到目前为止，我们的Java代码并没有实现NativeUtils.getNativePointer；所以，会有上面的错误。
必须在调用NativeUtils.getNativePointer前，将我们编译好的动态库加载上。可以用static代码块，以保证在调用前完成加载；修改后的NativeUtils：

class NativeUtils {
    static {
        System.loadLibrary("native-utils");
    }

    public native static long getNativePointer(Object o);
}

让JVM能找到动态库

再次编译、执行：
$ javac NativeUtils.java
$ java TestNativeUtils
又有错误，但已经和刚才不一样了：

Exception in thread "main" java.lang.UnsatisfiedLinkError: no native-utils in java.library.path
    at java.lang.ClassLoader.loadLibrary(ClassLoader.java:1886)
    at java.lang.Runtime.loadLibrary0(Runtime.java:849)
    at java.lang.System.loadLibrary(System.java:1088)
    at NativeUtils.<clinit>(NativeUtils.java:3)
    at TestNativeUtils.main(TestNativeUtils.java:5)

这次错误是：没有在java.library.path中找到native-utils，可以在javac命令-D参数上将当期目录加到java.library.path上，让其能够找到native-utils：
$ java -Djava.library.path=. TestNativeUtils
hash: 4f5f1ace, nptr: 7f223a5fb958

All in one —— Makefile

上面的多个命令可以写到一个Makefile里，可以实现“一键执行”：

test: runtest

all: libnative-utils.so

JNI_INCLUDE=/usr/lib/jvm/java-7-openjdk-amd64/include

NativeUtils.class: NativeUtils.java
    javac NativeUtils.java

TestNativeUtils.class: TestNativeUtils.java
    javac TestNativeUtils.java

NativeUtils.h: NativeUtils.java
    javah -jni NativeUtils 

libnative-utils.so: NativeUtils.cc NativeUtils.h
    g++ -shared -I${JNI_INCLUDE} -o libnative-utils.so NativeUtils.cc

runtest: TestNativeUtils.class libnative-utils.so
    @echo "run test:"

* 原始资料
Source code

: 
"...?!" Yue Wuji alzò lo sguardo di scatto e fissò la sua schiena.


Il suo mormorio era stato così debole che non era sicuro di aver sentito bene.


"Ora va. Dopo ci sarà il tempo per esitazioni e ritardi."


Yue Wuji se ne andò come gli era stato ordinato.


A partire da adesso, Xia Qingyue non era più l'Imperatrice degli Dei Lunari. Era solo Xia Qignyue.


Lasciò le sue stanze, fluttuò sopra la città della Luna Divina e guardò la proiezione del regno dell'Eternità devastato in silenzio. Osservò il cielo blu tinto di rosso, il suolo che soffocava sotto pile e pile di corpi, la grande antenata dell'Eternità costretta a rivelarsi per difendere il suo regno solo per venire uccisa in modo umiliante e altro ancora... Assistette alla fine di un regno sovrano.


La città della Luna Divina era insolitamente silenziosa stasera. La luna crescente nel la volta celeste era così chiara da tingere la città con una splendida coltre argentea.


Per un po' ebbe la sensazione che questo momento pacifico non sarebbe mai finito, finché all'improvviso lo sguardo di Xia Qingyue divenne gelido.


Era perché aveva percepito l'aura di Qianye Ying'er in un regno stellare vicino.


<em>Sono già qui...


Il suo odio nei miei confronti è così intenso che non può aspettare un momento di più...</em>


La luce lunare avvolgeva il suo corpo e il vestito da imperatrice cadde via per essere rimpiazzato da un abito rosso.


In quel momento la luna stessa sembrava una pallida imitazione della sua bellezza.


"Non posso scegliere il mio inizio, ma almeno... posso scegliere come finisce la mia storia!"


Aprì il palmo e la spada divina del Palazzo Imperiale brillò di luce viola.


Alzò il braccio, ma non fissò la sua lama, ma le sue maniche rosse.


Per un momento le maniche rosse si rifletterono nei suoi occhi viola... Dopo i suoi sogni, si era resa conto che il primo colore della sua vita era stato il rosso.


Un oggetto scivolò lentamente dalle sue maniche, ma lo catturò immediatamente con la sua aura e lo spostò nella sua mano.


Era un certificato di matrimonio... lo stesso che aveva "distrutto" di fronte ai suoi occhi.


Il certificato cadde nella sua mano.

* 任务说明
请根据正文回答下列问题。
1. 修改后的NativeUtils用什么来保证在调用NativeUtils.getNativePointer之前完成动态库的加载？
2. 再次编译、执行后出现的错误说明在哪里没有找到native-utils？
3. Makefile中JNI_INCLUDE被设为什么路径？

* 书面回答
1. 用static代码块（在其中调用System.loadLibrary("native-utils")）。
2. 在java.library.path中没有找到native-utils。
3. /usr/lib/jvm/java-7-openjdk-amd64/include